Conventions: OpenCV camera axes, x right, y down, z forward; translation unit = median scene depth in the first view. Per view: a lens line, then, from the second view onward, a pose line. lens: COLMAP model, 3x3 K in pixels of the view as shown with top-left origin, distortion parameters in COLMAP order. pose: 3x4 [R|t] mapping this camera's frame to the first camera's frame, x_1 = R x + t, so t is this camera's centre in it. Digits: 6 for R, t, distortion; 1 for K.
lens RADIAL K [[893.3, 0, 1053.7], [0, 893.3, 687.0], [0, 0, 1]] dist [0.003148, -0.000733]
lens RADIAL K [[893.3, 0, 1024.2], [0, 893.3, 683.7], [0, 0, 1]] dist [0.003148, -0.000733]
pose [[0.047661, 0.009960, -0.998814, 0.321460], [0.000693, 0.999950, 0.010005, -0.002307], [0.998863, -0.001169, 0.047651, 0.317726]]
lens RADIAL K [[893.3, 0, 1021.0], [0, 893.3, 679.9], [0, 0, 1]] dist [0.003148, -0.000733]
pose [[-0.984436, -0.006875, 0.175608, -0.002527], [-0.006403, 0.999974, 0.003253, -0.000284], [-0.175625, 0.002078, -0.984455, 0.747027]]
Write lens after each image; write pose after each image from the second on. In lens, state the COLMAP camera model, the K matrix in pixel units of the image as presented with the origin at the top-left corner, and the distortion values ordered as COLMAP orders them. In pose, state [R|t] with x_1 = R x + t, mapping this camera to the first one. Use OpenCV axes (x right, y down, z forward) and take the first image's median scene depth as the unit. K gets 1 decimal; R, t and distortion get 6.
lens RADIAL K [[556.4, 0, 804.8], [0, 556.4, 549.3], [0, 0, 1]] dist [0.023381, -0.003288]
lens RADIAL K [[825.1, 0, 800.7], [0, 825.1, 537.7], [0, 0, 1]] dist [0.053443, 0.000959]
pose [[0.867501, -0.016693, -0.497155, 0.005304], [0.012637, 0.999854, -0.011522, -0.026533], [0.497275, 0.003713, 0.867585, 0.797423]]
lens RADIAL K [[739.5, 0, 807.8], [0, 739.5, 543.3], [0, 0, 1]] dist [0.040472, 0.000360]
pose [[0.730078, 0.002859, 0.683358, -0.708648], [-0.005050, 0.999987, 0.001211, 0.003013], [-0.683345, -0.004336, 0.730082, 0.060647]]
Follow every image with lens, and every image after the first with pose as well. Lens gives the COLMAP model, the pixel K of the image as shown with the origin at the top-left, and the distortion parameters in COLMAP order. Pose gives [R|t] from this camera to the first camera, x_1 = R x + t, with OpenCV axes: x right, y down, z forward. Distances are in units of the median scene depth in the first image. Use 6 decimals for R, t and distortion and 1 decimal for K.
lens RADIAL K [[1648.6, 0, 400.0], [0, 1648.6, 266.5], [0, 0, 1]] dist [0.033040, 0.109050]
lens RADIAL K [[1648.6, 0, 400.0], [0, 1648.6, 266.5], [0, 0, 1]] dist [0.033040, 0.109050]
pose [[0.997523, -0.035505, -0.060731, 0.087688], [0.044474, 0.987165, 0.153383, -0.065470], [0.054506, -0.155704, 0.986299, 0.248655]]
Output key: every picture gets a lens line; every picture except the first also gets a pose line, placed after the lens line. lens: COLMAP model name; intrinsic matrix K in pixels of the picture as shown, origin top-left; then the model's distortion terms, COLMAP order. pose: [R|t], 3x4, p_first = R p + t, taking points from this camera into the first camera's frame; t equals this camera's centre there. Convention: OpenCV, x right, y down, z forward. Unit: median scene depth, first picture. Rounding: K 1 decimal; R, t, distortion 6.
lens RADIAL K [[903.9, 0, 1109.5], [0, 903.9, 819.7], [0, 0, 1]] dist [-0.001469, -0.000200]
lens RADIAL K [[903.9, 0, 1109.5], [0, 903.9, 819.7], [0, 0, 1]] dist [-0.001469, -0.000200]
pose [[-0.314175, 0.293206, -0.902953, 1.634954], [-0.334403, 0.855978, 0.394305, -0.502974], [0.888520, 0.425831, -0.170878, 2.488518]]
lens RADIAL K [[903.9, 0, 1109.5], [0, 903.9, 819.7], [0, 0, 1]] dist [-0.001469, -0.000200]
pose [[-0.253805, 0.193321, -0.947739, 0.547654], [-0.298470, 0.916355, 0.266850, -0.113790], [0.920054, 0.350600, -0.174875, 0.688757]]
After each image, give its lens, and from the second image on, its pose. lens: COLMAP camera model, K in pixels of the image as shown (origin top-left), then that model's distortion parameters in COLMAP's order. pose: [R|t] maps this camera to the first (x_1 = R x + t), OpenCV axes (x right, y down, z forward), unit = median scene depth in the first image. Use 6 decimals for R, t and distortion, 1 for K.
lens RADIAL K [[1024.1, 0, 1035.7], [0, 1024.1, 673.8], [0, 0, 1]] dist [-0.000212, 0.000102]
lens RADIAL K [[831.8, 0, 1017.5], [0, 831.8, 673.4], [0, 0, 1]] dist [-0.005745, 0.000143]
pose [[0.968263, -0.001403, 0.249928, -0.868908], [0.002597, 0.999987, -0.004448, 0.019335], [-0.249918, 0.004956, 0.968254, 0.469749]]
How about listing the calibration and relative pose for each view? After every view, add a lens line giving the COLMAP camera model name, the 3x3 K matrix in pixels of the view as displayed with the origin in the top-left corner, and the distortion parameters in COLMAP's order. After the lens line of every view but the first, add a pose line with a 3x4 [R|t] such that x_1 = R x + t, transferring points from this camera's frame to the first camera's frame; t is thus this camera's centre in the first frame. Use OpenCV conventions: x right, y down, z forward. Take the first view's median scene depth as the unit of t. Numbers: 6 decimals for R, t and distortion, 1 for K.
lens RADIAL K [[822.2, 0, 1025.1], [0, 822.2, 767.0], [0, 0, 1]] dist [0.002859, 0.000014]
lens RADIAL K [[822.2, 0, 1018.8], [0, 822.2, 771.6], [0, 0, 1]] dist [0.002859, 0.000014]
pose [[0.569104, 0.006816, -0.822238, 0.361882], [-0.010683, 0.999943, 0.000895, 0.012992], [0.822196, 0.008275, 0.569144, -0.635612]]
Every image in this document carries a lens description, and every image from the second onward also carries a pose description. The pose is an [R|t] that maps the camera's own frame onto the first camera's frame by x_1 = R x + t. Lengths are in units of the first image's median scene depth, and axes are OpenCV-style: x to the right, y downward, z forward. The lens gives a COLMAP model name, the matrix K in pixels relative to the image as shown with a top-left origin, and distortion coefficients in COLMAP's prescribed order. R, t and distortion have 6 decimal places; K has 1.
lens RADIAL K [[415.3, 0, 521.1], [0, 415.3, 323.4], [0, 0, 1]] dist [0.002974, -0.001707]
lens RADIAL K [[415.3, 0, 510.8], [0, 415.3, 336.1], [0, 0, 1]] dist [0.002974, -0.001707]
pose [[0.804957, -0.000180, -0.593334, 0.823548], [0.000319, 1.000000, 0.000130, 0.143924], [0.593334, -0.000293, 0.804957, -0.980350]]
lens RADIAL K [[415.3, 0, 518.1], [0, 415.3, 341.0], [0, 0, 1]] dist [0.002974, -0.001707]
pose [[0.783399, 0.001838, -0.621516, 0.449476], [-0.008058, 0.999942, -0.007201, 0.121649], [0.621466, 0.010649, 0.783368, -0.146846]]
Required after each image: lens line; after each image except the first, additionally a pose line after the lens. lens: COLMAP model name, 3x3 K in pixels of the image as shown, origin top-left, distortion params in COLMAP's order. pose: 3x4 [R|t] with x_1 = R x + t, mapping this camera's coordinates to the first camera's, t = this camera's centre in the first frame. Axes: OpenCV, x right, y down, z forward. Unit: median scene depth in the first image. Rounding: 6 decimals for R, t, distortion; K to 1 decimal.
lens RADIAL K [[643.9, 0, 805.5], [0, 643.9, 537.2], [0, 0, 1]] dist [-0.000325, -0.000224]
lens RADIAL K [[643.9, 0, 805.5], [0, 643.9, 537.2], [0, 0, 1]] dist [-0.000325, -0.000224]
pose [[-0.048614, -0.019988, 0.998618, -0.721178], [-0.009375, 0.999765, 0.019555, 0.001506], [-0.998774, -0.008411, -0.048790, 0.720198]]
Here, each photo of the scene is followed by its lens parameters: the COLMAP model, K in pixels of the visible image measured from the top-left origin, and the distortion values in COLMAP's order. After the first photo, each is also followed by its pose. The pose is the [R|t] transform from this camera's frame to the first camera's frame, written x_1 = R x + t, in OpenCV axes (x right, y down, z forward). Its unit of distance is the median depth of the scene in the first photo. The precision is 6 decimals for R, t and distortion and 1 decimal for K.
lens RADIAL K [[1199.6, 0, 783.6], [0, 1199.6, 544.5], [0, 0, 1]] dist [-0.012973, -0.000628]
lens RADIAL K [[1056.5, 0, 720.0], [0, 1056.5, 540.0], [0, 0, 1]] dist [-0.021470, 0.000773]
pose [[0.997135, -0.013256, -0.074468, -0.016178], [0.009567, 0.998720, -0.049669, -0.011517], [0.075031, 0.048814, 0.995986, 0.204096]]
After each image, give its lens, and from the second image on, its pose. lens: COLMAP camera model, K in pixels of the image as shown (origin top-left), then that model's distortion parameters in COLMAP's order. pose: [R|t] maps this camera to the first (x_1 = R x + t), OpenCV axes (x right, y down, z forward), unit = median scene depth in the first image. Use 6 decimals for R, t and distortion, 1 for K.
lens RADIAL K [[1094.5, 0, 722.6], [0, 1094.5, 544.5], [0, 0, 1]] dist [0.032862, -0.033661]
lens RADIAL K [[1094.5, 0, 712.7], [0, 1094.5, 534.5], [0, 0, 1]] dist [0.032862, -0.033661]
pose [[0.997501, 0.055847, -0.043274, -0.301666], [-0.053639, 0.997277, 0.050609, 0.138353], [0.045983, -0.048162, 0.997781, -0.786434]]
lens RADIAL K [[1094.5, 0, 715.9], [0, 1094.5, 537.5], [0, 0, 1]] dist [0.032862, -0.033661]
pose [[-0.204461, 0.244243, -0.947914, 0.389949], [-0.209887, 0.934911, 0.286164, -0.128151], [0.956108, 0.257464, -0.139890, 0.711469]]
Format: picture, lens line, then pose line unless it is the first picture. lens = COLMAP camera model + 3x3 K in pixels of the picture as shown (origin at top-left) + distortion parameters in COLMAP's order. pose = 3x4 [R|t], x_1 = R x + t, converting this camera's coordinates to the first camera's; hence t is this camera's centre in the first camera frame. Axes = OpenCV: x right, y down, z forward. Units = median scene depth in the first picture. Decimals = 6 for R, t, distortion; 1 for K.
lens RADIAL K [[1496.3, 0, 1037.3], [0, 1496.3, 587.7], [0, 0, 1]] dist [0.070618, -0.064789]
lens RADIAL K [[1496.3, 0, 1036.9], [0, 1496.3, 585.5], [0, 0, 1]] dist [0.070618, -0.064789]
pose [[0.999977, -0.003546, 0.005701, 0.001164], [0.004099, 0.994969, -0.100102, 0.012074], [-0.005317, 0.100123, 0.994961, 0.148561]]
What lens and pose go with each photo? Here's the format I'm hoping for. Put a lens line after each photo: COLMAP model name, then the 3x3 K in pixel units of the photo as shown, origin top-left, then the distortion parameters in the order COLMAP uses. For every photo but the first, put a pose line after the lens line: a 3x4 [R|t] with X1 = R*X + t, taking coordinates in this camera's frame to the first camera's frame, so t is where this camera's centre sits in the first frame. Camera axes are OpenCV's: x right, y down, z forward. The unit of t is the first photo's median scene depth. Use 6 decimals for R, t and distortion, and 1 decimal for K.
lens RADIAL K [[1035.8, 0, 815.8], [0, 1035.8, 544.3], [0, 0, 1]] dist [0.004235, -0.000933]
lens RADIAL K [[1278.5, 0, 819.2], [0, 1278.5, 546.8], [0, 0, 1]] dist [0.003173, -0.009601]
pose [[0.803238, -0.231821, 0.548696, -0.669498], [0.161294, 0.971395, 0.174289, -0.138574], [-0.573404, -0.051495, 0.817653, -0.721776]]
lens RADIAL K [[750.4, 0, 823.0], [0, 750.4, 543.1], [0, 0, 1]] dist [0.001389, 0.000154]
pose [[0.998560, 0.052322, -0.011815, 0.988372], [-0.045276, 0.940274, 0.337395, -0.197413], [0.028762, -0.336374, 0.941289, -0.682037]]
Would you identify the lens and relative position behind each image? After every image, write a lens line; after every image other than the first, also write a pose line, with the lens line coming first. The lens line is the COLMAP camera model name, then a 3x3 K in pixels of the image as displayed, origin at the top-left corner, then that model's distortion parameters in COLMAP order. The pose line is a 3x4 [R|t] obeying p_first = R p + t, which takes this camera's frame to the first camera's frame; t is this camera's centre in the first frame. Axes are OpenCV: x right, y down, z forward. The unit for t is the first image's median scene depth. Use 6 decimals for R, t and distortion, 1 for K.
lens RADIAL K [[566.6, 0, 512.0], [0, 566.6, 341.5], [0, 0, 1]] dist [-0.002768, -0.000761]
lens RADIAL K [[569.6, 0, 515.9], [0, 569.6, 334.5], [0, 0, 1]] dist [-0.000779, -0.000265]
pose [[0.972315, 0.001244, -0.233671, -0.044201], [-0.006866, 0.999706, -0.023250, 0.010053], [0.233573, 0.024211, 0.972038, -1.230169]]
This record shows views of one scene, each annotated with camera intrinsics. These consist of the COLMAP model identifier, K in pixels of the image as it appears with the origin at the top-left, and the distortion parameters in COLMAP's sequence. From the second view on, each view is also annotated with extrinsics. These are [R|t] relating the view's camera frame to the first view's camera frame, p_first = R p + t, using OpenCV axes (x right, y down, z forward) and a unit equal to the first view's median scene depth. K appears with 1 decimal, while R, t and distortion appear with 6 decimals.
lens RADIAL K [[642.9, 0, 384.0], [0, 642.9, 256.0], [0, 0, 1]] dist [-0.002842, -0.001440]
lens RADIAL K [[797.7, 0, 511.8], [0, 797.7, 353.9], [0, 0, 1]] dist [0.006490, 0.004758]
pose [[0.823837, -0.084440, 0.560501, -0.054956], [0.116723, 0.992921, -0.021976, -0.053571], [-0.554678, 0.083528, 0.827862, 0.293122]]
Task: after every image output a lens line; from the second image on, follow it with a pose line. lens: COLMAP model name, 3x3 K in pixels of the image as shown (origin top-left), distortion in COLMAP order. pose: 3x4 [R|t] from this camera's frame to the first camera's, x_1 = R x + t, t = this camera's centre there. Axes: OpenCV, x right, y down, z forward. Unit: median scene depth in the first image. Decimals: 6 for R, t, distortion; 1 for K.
- - - -
* _Prompt_:
Arrange the part of the listing that opens with the line containing "Format: picture, lens" and closes with the line containing "0.100123, 0.994961, 0.148561]]" as a two-column CSV with the columns input and output. Give one row per input and its output, with each value in a single quoted field and line breaks replaced by spaces.

* _Expected answer_:
input,output
"Format: picture, lens line, then pose line unless it is the first picture. lens = COLMAP camera model + 3x3 K in pixels of the picture as shown (origin at top-left) + distortion parameters in COLMAP's order. pose = 3x4 [R|t], x_1 = R x + t, converting this camera's coordinates to the first camera's; hence t is this camera's centre in the first camera frame. Axes = OpenCV: x right, y down, z forward. Units = median scene depth in the first picture. Decimals = 6 for R, t, distortion; 1 for K.","lens RADIAL K [[1496.3, 0, 1037.3], [0, 1496.3, 587.7], [0, 0, 1]] dist [0.070618, -0.064789] lens RADIAL K [[1496.3, 0, 1036.9], [0, 1496.3, 585.5], [0, 0, 1]] dist [0.070618, -0.064789] pose [[0.999977, -0.003546, 0.005701, 0.001164], [0.004099, 0.994969, -0.100102, 0.012074], [-0.005317, 0.100123, 0.994961, 0.148561]]"